I gave him 13 years of a pretty good life. He toured around Canada with me, and was my constant camping companion. He also jumped 6 foot fences like they were a joke, wrecked a bunch of furniture, put a ball through a TV, destroyed a few crates, terrified some realtors and made my neighbors hate me.
And when the weird man was trying to smash through my door he stood steady as a rock between me and said door with a nasty grin and a bring it on attitude.
I loved that dog. Sabi was my soul, but Bud was my rock.
Maybe the OP has a seasonal issue, maybe they really don't get it.
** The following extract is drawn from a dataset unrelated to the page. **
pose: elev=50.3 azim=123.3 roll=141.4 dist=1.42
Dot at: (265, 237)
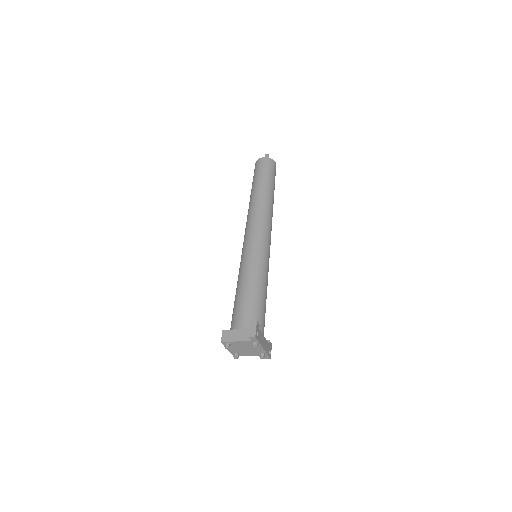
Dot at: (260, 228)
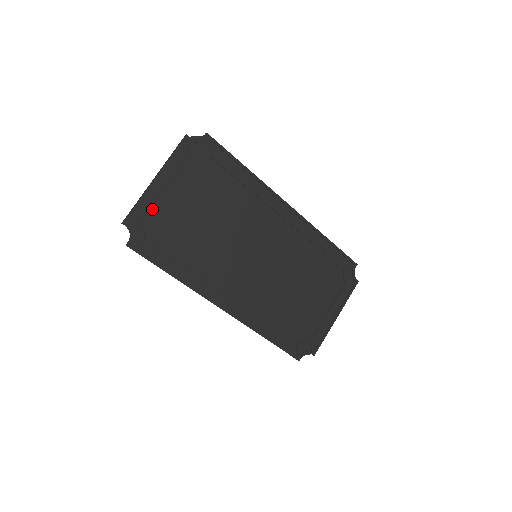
Sometimes it's hard to see the forest for the trees. If this is true I hope the ending for human and dog is a happy one.


----------



## Jax08 (Feb 13, 2009)

I also wondered but just in case that isn't true, I'm more worried about the dog so I hope the OP answers back to help find a spot for this dog to go.


----------



## Sunflowers (Feb 17, 2012)

Yeah, you don’t need a dog. 
Rehome him.
Get a stuffed animal.


----------



## MineAreWorkingline (May 2, 2015)

I suspect that this GSD probably was a perfect dog at one time. The problem most likely is that a GSD is not the perfect breed for the OP. Breed matters, please find this dog a home with somebody who appreciates this breed. Nothing good will come from a relationship where the owner wants to get rid of it and the dog will suffer the most. You both deserve to be happy.


----------



## WIBackpacker (Jan 9, 2014)

> Originally Posted by *friesbruh*
> Some people luck out & get PERFECT dogs...





Cassidy's Mom said:


> *They don't, though. Most of us who've had this breed for years and loved this breed for years have put TONS of work into guiding and molding them into the dogs we eventually end up with.*


This, a hundred times over. 

And when it's time to add another puppy or bring in a new adult, we expect to begin all over again.


----------



## Stevenzachsmom (Mar 3, 2008)

Like many others, I have wondered if the OP is for real. That said, I have enjoyed all of your responses. Great advice and great stories about your dogs.


----------



## crittersitter (Mar 31, 2011)

Who posts something like this on a German Shepherd loving forum? Something seems fishy.


----------



## Jax08 (Feb 13, 2009)

I was glad when a doberman I was fostering was finally moved. And angry that they didn't do it before he attacked my 1 yr old dog who was then dog aggressive for the rest of her life. I was glad when I placed a dog, that my husband found, in the home of a friend where she would get more attention instead of being lost in the pack at my house.

OP - if you are reading this and sincere, please contact a rescue or even send me a private message. Like was said above...you both deserve to be happy.


----------



## wolfy dog (Aug 1, 2012)

He'll be better off at a more appropriate home and you'll feel relieved. I wish you had given him up a lot sooner. Why did you choose a GSD? He sounds completely normal., just not the dog (breed) for you.


----------



## CactusWren (Nov 4, 2018)

My Jupiter is almost 5 months old now, and it's been a tremendous amount of work taking care of him. At least in my experience, GSDs are more effort than the others dogs I've had. Sadly, one of his littermates has been returned to the breeder. But "Jupie" is doing well with us, because I'm training him every day, exercising him 2X a day, going to training classes, socializing him, etc. It's a major investment, but I really don't think he would be doing very well without it.


----------



## middleofnowhere (Dec 20, 2000)

Even if the thread is false.... it's good information to have out there for people just browsing. ...


----------



## Arathorn II (Oct 7, 2017)

So I'm reading this thread and I hear my wife from the other room say Ranger has figured out how to open our two trash cans that have the foot pedal thing on the bottom. - no joke :grin2:

He did it on the small one in her office that had some McDonalds wrappings in it and apparently he just did it on the bigger one outside the kitchen.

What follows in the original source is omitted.